Three hundred million gallons of water were brought into Rome by 14 different aqueducts each day. Per capita water usage in ancient Rome matched that of modern-day cities like New York City or modern Rome. Most water was for public uses, such as baths and sewers. De aquaeductu is the definitive two volume treatise on 1st century aqueducts of Rome, written by Frontinus.

The aqueducts could stretch from ten to sixty miles long, and typically descended from an elevation of one thousand feet above sea level at the source, to two hundred feet when they reached the reservoirs around the city. Roman engineers used inverted siphons to move water across a valley if they judged it impractical to build a raised aqueduct. The Roman legions were largely responsible for building the aqueducts. Maintenance was often done by slaves.

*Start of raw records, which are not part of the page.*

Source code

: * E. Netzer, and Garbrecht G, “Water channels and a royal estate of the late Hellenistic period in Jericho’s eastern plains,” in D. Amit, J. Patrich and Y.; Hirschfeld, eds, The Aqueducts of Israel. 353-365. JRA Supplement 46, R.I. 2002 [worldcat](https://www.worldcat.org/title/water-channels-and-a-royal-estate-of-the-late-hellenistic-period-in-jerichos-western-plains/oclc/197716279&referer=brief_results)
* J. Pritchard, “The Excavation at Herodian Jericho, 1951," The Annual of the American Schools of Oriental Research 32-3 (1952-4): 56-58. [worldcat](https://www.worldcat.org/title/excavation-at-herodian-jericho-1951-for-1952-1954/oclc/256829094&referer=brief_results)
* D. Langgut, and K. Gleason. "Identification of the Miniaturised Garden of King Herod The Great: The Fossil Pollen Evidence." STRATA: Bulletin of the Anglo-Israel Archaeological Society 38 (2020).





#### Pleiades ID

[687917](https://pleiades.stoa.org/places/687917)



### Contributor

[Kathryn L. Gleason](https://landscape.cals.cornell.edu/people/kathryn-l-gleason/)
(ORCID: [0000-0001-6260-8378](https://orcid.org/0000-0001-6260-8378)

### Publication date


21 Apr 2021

The Romans were among the first civilizations to harness the power of water. They built some of the first watermills outside of Greece for grinding flour and spread the technology for constructing watermills throughout the Mediterranean region. A famous example occurs at Barbegal in southern France, where no fewer than 16 overshot mills built into the side of a hill were worked by a single aqueduct, the outlet from one feeding the mill below in a cascade.

They were also skilled in mining, building aqueducts needed to supply equipment used in extracting metal ores, e.g. hydraulic mining, and the building of reservoirs to hold the water needed at the minehead. It is known that they were also capable of building and operating mining equipment such as crushing mills and dewatering machines. Large diameter vertical wheels of Roman vintage, for raising water, have been excavated from the Rio Tinto mines in Southwestern Spain. They were closely involved in exploiting gold resources such as those at Dolaucothi in south west Wales and in north-west Spain, a country where gold mining developed on a very large scale in the early part of the first century AD, such as at Las Medulas.